La Shawiniganaise a tellement bien surmonté son épreuve qu'elle songe à s'établir aux États-Unis... après, espère-t-elle, avoir fait carrière en Europe où il existe une ligue professionnelle féminine.

«Je n'ai aucun contact et si j'en ai éventuellement, je devrai sans doute m'en remettre à un agent. Mais les règlements de la NCAA nous empêchent de faire appel à un agent avant notre graduation qui est, dans mon cas, prévue pour le 21 mai. Dans mes projets immédiats, je pense qu'après quelques années je pourrais revenir aux études pour devenir «physician assistant». Je pourrais, alors, exercer la médecine sous la supervision d'un médecin», expliquait Élise Caron qui complétera sous peu ses études en biomédical.

Mais avant tout ça, elle espère revenir au Québec pour enseigner le basket-ball aux jeunes adeptes de la discipline.

Le match

Pour en revenir au match de lundi soir face aux Blue Devils de Duke, Caron affirme qu'elle et ses coéquipières étaient vraiment rendues au bout du rouleau.

«Nous avons perdu notre meilleure joueuse, mais comme c'est elle qui nous a transportées la saison durant, notre entraîneur nous a demandé de prendre la relève. Nous y sommes presque parvenus. À la fin, nos adversaires ont profité de leur force physique, elles étaient plus grandes et mieux bâties que nous, pour faire tourner le match en leur faveur. Après le match, toutefois, on parlait plus de notre performance que du jeu de Duke, même chez les partisans de cette équipe qui étaient quelque peu déçus», disait Caron.

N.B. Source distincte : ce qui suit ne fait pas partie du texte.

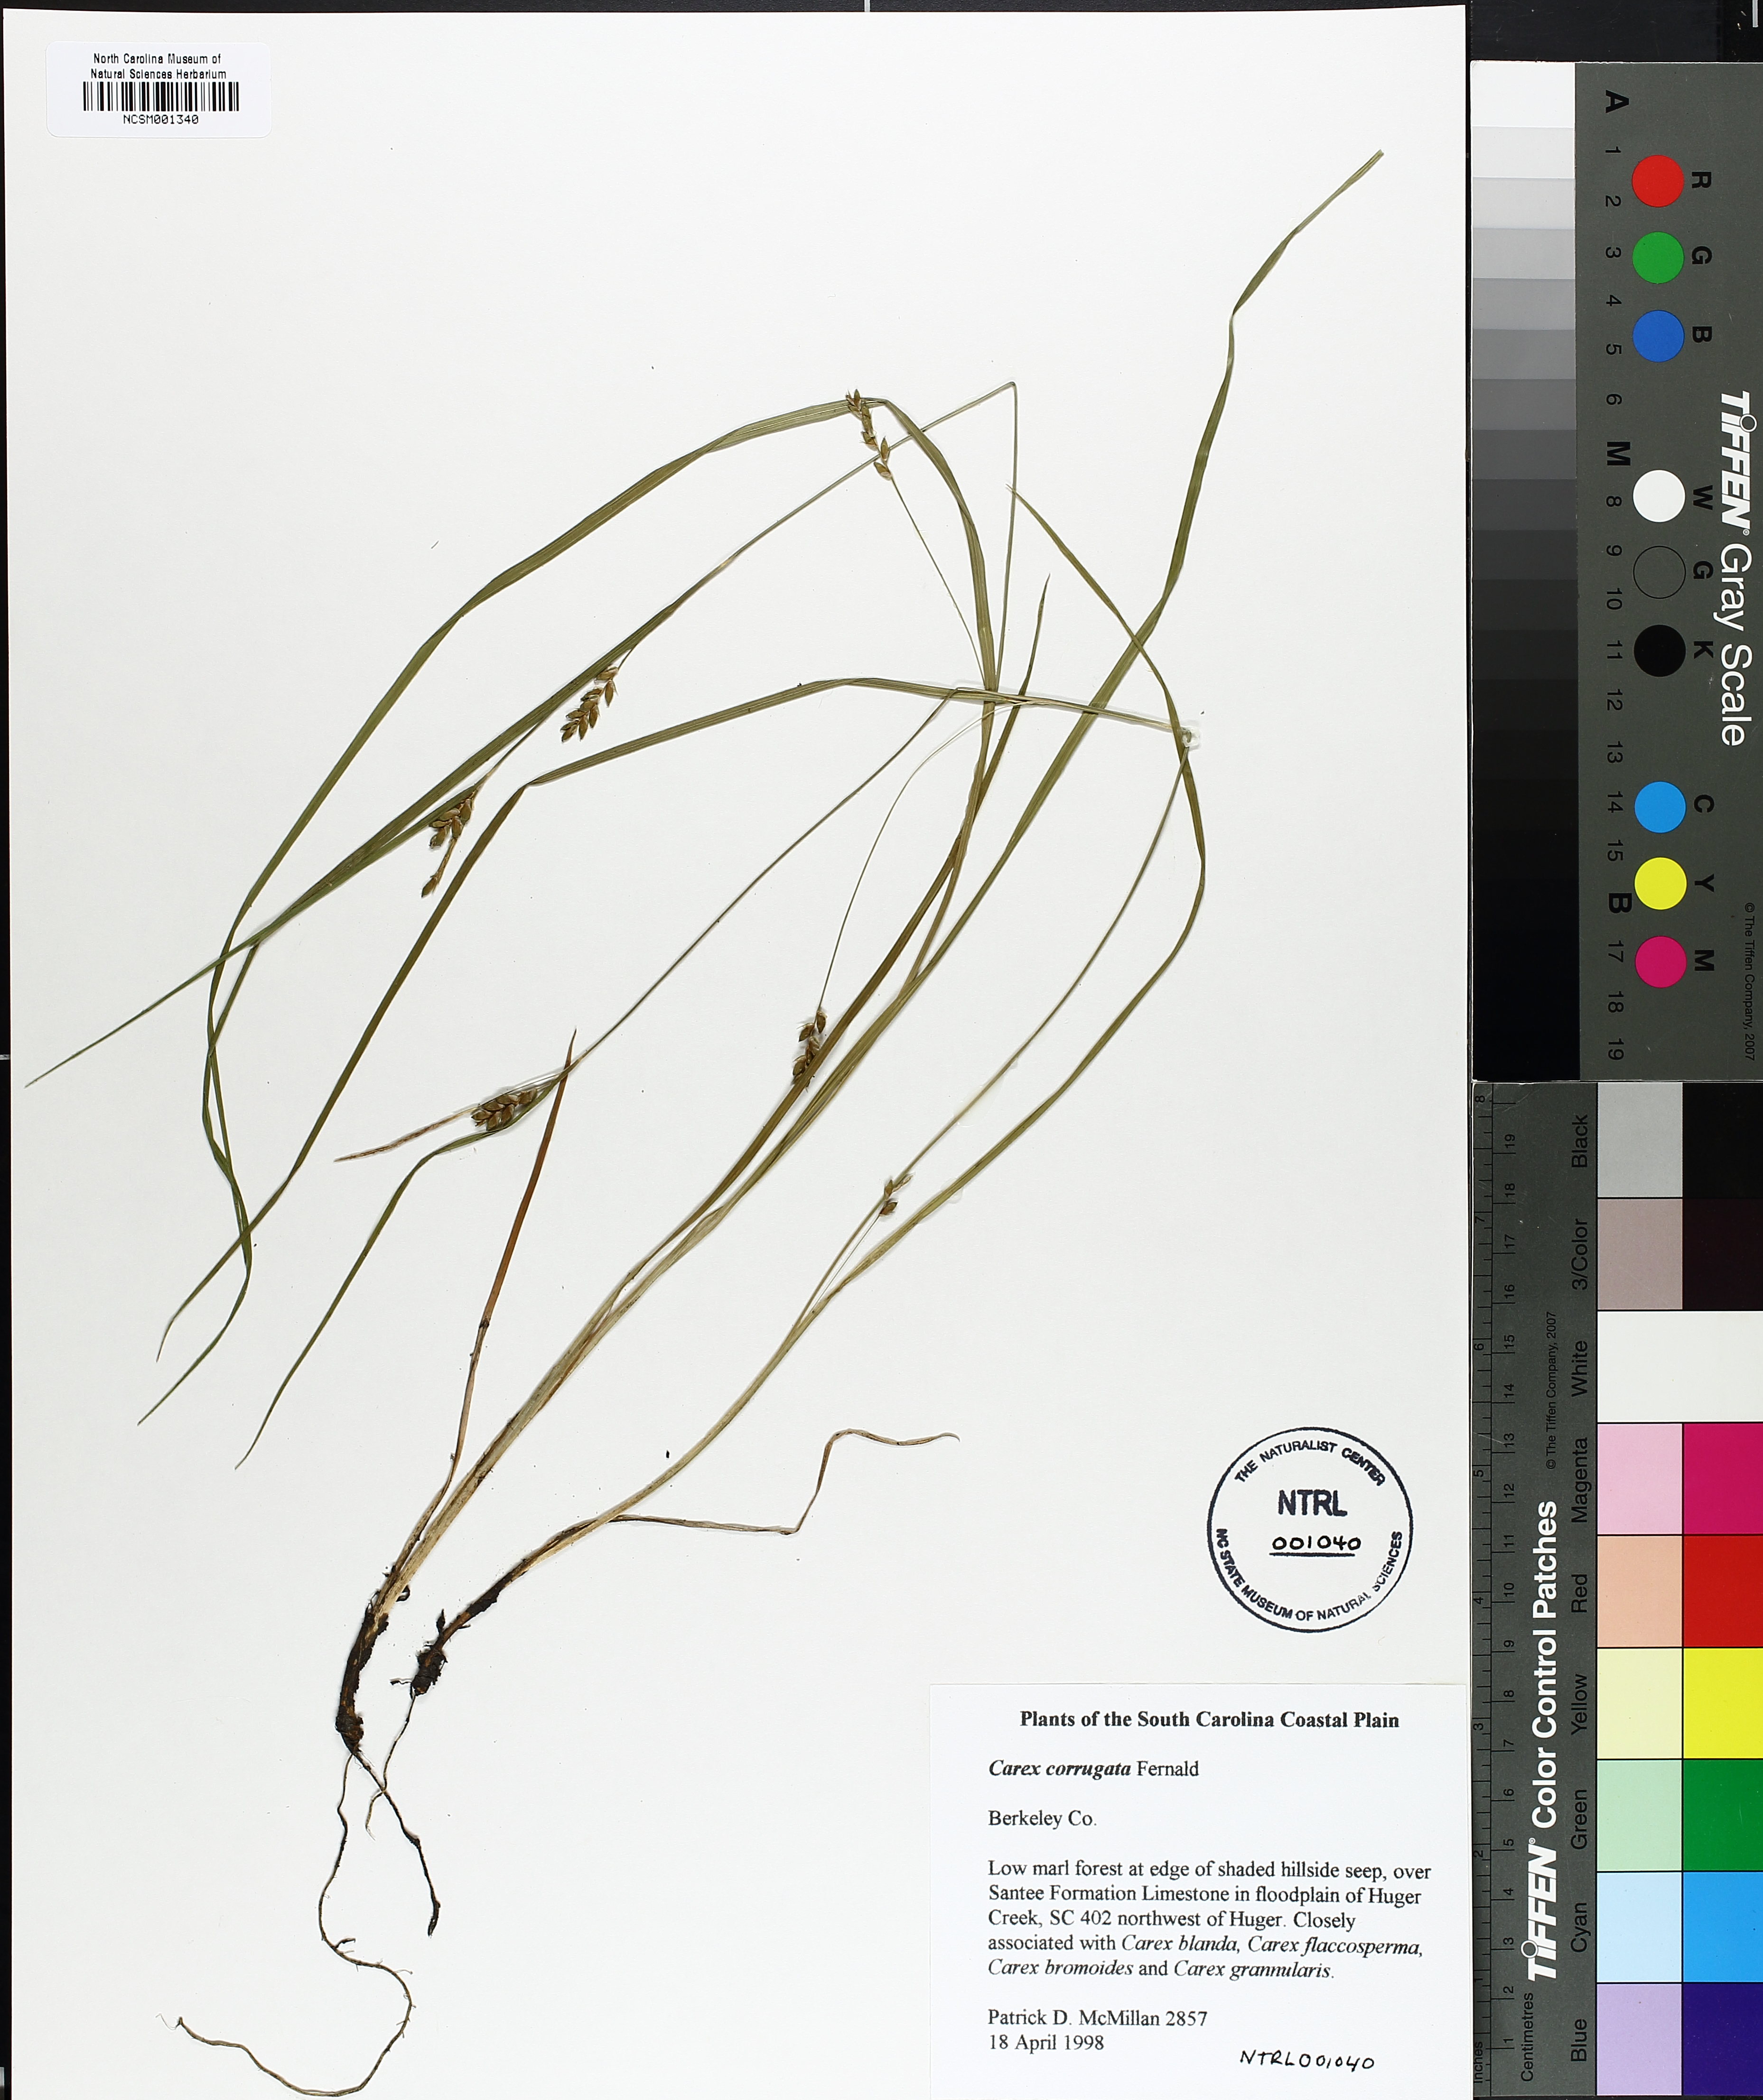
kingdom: Plantae
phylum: Tracheophyta
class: Liliopsida
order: Poales
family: Cyperaceae
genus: Carex
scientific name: Carex amphibola
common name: Amphibious sedge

Celle qui a fièrement toujours porté le numéro 5 disait, mardi, qu'elle ne regrette pas, malgré toutes les difficultés, d'avoir choisi d'évoluer avec les Redfoxes de Marist et d'avoir été l'une des meilleures Québécoises à évoluer dans la NCAA.

«Certaines filles ont choisi d'autres universités où elles ont pu jouer beaucoup plus que moi au cours de mes trois premières saisons. Mais, elles n'ont pas eu la chance, comme moi, d'évoluer dans une équipe gagnante. Si je devais prendre aujourd'hui une décision, je prendrais la même», concluait-elle.

Si Élise Caron peut être fière de sa carrière au basket-ball, toute la Mauricie devrait être fière de cette digne ambassadrice qui a eu une petite pensée pour l'équipe de son ancienne école qui disputera, samedi, la finale du championnat régional au niveau juvénile AA.

«Dites aux filles de donner tout ce qu'elles ont. Ça pourrait être leur dernier match de la saison, et de leur vie pour certaines. Il faut donc en profiter.»